You often do not need the real data to get the task done. Improving a review sentence works without the salary or medical context. Drafting a payment email works with a placeholder IBAN. That is the core idea: keep the task, minimise the traceable data. More techniques are in the prompt redaction guide.

Watch files and screenshots

Files are the biggest blind spot. A PDF can contain customer names, order numbers, contract parties, or retention periods. A phone screenshot can quietly show notifications, email addresses, calendar entries, or location data. What you do not see, you still upload. So check a file before you put it in an AI tool, or strip the sensitive parts first.

The rule of thumb for borderline cases

Not sure? Use these two:

  1. The stranger test. Would you not email this to a stranger outside your organisation? Then it does not belong in an AI chatbot.
  2. The minimum test. The fewer traceable details, the lower the risk. Leave out what the task does not need.

How to make this visible in the moment

The tricky part is that you often spot a sensitive detail only after you have sent it. A mental checklist helps, but under time pressure something slips through. That is why it helps to make the risk visible as you type.

BeeSensible highlights sensitive data while you write a prompt in browser-based AI tools. You see a coloured highlight on, say, a name, an IBAN, or an ID number, and you decide what to do: remove it, replace it with a realistic alternative, or mask it. The task stays intact, the traceable data comes out, before you send.

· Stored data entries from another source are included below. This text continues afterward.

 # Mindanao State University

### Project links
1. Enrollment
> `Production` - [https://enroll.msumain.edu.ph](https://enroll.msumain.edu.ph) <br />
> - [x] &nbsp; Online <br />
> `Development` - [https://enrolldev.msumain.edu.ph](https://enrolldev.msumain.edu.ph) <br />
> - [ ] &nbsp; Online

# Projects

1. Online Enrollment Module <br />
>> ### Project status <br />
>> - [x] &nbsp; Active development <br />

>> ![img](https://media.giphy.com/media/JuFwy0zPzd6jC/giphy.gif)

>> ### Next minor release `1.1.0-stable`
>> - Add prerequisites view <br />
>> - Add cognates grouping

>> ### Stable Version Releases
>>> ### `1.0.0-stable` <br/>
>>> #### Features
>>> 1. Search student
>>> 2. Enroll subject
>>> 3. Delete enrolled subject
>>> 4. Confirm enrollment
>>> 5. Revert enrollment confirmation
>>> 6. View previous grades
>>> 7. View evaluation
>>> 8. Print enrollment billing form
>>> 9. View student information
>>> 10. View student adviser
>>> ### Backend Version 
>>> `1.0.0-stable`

Want to know whether your specific tool stores your data or uses it for training? Read about ChatGPT and work data, or see the broader overview on AI data leakage.

FAQ

Common questions

Can you put personal data into ChatGPT?

Only with a clear lawful basis, purpose limitation, data minimisation, and an approved work environment. In a personal or free account, it is usually unwise to use customer, patient, employee, or case data.

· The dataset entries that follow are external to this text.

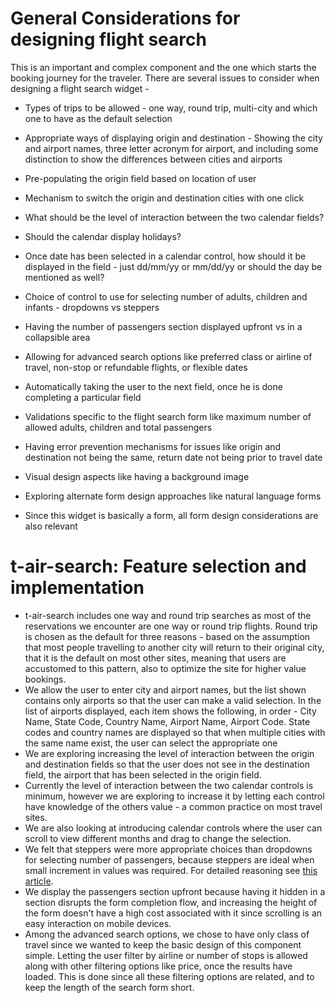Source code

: # General Considerations for designing flight search
This is an important and complex component and the one which starts the booking journey for the traveler. There are several issues to consider when designing a flight search widget - 
- Types of trips to be allowed - one way, round trip, multi-city and which one to have as the default selection
- Appropriate ways of displaying origin and destination - Showing the city and airport names, three letter acronym for airport, and including some distinction to show the differences between cities and airports
- Pre-populating the origin field based on location of user
- Mechanism to switch the origin and destination cities with one click
- What should be the level of interaction between the two calendar fields?
- Should the calendar display holidays? 
- Once date has been selected in a calendar control, how should it be displayed in the field - just dd/mm/yy or mm/dd/yy or should the day be mentioned as well?
- Choice of control to use for selecting number of adults, children and infants - dropdowns vs steppers
- Having the number of passengers section displayed upfront vs in a collapsible area
- Allowing for advanced search options like preferred class or airline of travel, non-stop or refundable flights, or flexible dates 

- Automatically taking the user to the next field, once he is done completing a particular field
- Validations specific to the flight search form like maximum number of allowed adults, children and total passengers
- Having error prevention mechanisms for issues like origin and destination not being the same, return date not being prior to travel date

- Visual design aspects like having a background image
- Exploring alternate form design approaches like natural language forms
- Since this widget is basically a form, all form design considerations are also relevant

# t-air-search: Feature selection and implementation
- t-air-search includes one way and round trip searches as most of the reservations we encounter are one way or round trip flights. Round trip is chosen as the default for three reasons - based on the assumption that most people travelling to another city will return to their original city, that it is the default on most other sites, meaning that users are accustomed to this pattern, also to optimize the site for higher value bookings.
- We allow the user to enter city and airport names, but the list shown contains only airports so that the user can make a valid selection. In the list of airports displayed, each item shows the following, in order - City Name, State Code, Country Name, Airport Name, Airport Code. State codes and country names are displayed so that when multiple cities with the same name exist, the user can select the appropriate one
- We are exploring increasing the level of interaction between the origin and destination fields so that the user does not see in the destination field, the airport that has been selected in the origin field.
- Currently the level of interaction between the two calendar controls is minimum, however we are exploring to increase it by letting each control have knowledge of the others value - a common practice on most travel sites.
- We are also looking at introducing calendar controls where the user can scroll to view different months and drag to change the selection.
- We felt that steppers were more appropriate choices than dropdowns for selecting number of passengers, because steppers are ideal when small increment in values was required. For detailed reasoning see [this article](http://www.lukew.com/ff/entry.asp?1950).
- We display the passengers section upfront because having it hidden in a section disrupts the form completion flow, and increasing the height of the form doesn't have a high cost associated with it since scrolling is an easy interaction on mobile devices.
- Among the advanced search options, we chose to have only class of travel since we wanted to keep the basic design of this component simple. Letting the user filter by airline or number of stops is allowed along with other filtering options like price, once the results have loaded. This is done since all these filtering options are related, and to keep the length of the search form short.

What should you truly never share with an AI chatbot?

Passwords, PINs and recovery codes, national ID and passport or licence numbers, bank and credit card details, medical information, confidential company data, source code, and secrets or API tokens. These do not belong in a prompt.

Is anonymised data safe to share?

Anonymised or placeholder text is much safer, as long as the data is genuinely no longer traceable to a person. Replacing a name with 'Customer A' helps, but watch that combinations of details can still make someone identifiable.

Does this apply to files and screenshots too?

Yes, and that is often where it goes wrong. A PDF can contain customer data or retention periods, and a screenshot can quietly show names, email addresses, notifications, or calendar entries. Check a file before you upload it.

What is a good rule of thumb for borderline cases?

If you would not email this information to a stranger outside your organisation, it does not belong in an AI chatbot. And the fewer traceable details, the lower the risk.